On Feb. 1, CBS Marketwatch wrote about associate law professor Jeannette Cox’s research looking into the Americans with Disabilities Act including conditions associated with pregnancy being covered by the act. The Huffington Post also mentioned it Feb. 8.
The Associated Press quoted law professor Charlie Hallinan in a story about Ohio’s redistricting map. At least 17 outlets in Ohio, West Virginia and Indiana picked up the story.
The National Law Journal quoted School of Law Dean Paul McGreal in a story Aug. 22 about law school reform. Texas Lawyer also ran the story.
ESPN.com tapped bankruptcy law expert and law professor Jeff Morris Aug. 23 and 24 for a Q&A about how the Bernie Madoff case will affect the owners of the New York Mets, who invested millions with Madoff.
CNN.com invited Hoffmeister, associate professor of law and juries expert, to write about how popular television crime programs such as CSI: Crime Scene Investigation may be creating unreasonable expectations about evidence in the minds of jurors. Hoffmeister’s opinion piece “Did ‘CSI’ effect sway Anthony jury?” ran July 7, just days after a Florida jury acquitted Casey Anthony in her daughter’s death. CNN.com averages nearly 4 million page views per day.
The Palm Beach Post quoted Hoffmeister in a May 18 story about jurors conducting experiments outside of the courtroom. "To me, it's not a jury problem. It's a legal-system problem," he said.
Law professor Jeff Morris talked to the Ft. Worth Star-Telegram Jan. 19 about American Airlines’ bankruptcy.
The Associated Press quoted Hoffmeister in November about the impact of a juror omitting information during jury selection that might affect a high-profile Chicago extortion case.
Network World referenced law professor Susan Brenner’s article “Fourth Amendment’s Future if Gov’t Uses Virtual Force and Trojan Horse Warrants?” on Nov. 8 and Nov. 9 as part of a series.

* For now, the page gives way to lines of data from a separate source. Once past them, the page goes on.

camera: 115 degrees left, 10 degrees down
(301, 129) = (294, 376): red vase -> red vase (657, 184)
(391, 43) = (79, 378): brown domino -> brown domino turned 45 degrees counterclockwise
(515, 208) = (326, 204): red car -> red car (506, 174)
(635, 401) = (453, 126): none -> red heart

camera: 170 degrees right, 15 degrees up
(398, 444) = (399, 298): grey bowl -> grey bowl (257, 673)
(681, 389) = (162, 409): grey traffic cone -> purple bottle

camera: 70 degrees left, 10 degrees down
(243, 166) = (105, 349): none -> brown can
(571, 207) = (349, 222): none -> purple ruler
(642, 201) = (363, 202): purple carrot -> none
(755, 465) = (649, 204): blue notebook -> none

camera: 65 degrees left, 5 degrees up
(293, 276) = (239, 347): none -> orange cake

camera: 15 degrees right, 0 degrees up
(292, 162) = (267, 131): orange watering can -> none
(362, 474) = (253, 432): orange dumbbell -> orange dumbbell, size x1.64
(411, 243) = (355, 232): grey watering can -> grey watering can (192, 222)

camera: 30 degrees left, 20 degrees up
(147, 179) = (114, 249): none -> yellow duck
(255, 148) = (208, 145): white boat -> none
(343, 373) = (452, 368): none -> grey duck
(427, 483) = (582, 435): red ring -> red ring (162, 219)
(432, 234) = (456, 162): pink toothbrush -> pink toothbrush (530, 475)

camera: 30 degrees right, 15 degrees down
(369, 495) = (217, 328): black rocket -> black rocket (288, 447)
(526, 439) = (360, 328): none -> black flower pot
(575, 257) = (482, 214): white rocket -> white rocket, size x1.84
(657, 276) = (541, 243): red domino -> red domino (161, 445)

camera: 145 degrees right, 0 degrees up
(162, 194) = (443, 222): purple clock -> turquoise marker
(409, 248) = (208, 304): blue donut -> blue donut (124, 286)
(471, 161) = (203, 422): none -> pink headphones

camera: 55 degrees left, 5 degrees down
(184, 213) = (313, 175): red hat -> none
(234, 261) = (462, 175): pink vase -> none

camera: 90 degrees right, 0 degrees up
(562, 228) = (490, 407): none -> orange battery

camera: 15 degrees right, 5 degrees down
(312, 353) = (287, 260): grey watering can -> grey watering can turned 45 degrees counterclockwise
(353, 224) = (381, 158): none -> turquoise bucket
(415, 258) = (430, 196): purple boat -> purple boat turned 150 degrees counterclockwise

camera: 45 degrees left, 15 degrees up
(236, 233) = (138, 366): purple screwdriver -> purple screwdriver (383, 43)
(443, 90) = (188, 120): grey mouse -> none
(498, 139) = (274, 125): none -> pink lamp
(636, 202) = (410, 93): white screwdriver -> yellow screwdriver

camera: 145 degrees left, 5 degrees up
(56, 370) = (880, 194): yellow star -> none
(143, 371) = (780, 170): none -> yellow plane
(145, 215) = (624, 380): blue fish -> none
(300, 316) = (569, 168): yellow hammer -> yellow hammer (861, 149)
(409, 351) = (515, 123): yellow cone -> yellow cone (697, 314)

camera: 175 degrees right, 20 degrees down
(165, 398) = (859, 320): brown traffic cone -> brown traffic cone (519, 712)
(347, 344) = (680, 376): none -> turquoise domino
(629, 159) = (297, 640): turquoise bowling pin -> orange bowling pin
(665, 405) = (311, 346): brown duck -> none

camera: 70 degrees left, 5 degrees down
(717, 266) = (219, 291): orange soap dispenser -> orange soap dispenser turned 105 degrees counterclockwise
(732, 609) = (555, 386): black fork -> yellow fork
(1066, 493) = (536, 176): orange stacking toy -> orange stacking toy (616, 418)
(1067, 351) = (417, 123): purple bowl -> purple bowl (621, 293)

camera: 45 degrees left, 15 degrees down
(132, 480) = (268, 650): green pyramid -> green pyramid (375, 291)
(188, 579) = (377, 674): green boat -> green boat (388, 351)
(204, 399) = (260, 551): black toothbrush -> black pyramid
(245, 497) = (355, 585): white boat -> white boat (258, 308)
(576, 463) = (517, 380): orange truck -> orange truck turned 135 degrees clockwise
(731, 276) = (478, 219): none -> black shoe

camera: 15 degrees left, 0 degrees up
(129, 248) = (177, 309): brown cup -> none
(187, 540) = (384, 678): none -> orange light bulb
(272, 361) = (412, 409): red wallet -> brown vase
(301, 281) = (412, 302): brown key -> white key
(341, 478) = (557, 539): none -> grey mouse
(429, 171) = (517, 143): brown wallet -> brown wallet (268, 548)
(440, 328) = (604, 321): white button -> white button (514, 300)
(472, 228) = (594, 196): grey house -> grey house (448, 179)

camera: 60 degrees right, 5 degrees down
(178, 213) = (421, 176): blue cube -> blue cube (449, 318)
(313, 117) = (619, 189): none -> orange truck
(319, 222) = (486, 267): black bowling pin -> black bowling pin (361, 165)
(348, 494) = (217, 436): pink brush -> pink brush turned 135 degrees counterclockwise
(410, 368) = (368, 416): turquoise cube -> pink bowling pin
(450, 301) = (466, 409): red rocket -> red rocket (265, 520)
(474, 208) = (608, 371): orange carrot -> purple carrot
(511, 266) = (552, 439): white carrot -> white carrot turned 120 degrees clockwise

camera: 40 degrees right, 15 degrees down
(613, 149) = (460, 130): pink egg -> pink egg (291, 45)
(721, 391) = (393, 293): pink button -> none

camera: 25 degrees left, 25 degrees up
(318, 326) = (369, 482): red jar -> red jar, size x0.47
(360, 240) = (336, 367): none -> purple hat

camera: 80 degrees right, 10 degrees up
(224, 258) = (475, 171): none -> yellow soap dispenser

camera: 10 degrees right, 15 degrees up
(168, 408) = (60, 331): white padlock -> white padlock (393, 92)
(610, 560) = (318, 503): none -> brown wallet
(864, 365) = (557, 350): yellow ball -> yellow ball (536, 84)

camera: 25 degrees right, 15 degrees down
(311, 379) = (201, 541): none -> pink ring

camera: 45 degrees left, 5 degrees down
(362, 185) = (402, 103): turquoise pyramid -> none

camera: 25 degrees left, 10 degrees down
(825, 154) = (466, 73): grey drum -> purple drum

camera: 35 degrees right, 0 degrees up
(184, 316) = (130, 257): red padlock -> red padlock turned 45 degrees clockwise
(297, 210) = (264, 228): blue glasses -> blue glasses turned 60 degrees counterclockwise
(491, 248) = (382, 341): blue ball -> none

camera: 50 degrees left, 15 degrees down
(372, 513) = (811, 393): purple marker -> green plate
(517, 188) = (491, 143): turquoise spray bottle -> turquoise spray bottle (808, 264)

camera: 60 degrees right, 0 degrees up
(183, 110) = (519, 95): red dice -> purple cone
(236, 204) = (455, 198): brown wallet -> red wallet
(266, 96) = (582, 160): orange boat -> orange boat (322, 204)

The Los Angeles Times quoted Hoffmeister in an article about a judge’s decision to publicly release juror names in the Casey Anthony case.
The Star-Ledger in Newark, N.J., talked to Hoffmeister for a story about how the tough economy is making jury selection more difficult.
McGreal talked to the Voice of America about a U.S. Supreme Court decision on violence in video games. The interview was featured online and broadcast through the VOA network of more than 1,200 local radio and television stations worldwide. The Voice of America reaches an estimated audience of 125 million weekly by radio, television and Internet in 44 languages.